Control of the mode of excitation-contraction coupling by Ca2+ stores in bovine trachealis muscle

Abstract

Full muscarinic stimulation in bovine tracheal smooth muscle caused a sustained contraction and increase in intracellular Ca2+ concentration ([Ca2+](i)) that was largely resistant to inhibition by nifedipine. Depletion of internal Ca2+ stores with cyclopiazonic acid resulted in an increased efficacy of nifedipine to inhibit this contraction and the associated increase in [Ca2+](i). Thus internal Ca2+ store depletion promoted electromechanical coupling between full muscarinic stimulation and muscle contraction to the detriment of pharmacomechanical coupling.
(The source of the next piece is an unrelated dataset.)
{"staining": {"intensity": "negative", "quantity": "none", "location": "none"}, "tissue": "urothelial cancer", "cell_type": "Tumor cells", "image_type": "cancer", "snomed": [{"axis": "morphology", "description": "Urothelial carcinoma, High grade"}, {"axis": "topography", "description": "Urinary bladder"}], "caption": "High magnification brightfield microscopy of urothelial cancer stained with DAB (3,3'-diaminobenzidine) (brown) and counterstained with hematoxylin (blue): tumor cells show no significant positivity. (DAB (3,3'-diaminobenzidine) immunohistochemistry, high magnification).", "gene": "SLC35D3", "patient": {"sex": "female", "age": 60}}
A similar change in coupling mode was induced by ryanodine even when it did not significantly modify the initial transient increase in [Ca2+](i) induced by this stimulation, indicating that depletion of internal stores was not necessary to induce the change in excitation-contraction coupling mode. Blockade of the Ca2+-activated K+ channel by tetraethylammonium, charybdotoxin, and iberiotoxin all induced the change in excitation-contraction coupling mode. These results suggest that in this preparation, Ca2+ released from the ryanodine-sensitive Ca2+ store, by activating Ca2+-activated K+ channels, plays a central role in determining the expression of the pharmacomechanical coupling mode between muscarinic excitation and the Ca2+ influx necessary for the maintenance of tone.